**Your instructions**
Check each line of the material below for "World", then copy the ones that contain it.

=== Begin Enclosure ===

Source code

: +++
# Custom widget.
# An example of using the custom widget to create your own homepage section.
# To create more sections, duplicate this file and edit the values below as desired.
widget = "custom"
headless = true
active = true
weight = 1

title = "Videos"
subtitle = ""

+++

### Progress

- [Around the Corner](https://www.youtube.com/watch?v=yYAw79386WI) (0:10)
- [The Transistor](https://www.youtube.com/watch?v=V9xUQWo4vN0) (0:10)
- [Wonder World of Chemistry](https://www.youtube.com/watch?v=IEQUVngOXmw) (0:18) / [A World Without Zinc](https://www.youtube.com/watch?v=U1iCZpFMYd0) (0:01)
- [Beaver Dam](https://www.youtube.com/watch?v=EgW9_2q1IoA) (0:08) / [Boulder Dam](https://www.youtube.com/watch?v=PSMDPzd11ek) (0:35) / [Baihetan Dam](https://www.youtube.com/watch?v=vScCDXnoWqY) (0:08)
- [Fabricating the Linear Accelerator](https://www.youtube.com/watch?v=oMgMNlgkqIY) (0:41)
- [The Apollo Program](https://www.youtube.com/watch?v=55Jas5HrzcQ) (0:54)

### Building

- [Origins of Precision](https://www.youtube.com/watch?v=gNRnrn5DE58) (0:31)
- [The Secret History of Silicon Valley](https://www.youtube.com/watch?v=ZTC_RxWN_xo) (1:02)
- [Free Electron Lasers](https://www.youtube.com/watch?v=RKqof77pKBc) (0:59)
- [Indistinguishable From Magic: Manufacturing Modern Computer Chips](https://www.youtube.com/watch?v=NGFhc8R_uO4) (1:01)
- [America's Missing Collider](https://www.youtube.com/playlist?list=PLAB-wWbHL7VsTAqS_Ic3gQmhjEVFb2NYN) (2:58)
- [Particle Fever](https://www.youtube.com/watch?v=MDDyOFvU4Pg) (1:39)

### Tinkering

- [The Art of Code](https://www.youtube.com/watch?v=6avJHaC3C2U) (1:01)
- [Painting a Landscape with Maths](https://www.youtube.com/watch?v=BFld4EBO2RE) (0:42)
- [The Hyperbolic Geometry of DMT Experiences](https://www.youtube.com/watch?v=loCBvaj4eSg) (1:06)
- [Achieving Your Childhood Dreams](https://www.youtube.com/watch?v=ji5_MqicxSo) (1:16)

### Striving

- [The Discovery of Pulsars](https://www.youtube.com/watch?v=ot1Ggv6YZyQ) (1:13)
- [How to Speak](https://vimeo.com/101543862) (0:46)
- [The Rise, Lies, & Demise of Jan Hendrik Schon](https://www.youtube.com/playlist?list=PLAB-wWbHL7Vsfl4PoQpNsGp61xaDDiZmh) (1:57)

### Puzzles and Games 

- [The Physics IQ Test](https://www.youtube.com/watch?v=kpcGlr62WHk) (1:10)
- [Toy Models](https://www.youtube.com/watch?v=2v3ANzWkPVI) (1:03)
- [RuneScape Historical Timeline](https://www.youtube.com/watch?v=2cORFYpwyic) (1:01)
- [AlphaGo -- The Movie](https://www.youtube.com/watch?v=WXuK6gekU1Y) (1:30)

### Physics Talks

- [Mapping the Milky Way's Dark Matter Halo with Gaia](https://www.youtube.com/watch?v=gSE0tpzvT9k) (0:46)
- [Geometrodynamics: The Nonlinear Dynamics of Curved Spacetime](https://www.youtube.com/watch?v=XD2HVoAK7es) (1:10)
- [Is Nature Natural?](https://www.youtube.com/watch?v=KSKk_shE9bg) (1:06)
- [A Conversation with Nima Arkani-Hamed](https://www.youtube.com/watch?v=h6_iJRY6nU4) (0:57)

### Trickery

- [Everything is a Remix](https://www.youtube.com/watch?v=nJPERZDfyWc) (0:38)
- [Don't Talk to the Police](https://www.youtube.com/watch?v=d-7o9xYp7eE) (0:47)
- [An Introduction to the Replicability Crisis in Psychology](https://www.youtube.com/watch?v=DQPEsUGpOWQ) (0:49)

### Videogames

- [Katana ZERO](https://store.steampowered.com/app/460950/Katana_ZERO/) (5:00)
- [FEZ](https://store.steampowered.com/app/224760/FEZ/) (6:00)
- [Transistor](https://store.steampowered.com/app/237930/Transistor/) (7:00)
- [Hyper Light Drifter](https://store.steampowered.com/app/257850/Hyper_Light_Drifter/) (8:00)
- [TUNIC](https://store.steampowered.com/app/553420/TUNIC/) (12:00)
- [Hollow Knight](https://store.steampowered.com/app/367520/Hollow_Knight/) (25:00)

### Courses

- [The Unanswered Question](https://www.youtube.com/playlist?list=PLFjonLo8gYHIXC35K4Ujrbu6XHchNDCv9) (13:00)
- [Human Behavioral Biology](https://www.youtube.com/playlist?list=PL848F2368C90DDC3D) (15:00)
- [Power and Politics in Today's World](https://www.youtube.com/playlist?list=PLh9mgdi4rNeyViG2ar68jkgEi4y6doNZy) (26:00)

=== End Enclosure ===

**Answer for the task**
- [Wonder World of Chemistry](https://www.youtube.com/watch?v=IEQUVngOXmw) (0:18) / [A World Without Zinc](https://www.youtube.com/watch?v=U1iCZpFMYd0) (0:01)
- [Power and Politics in Today's World](https://www.youtube.com/playlist?list=PLh9mgdi4rNeyViG2ar68jkgEi4y6doNZy) (26:00)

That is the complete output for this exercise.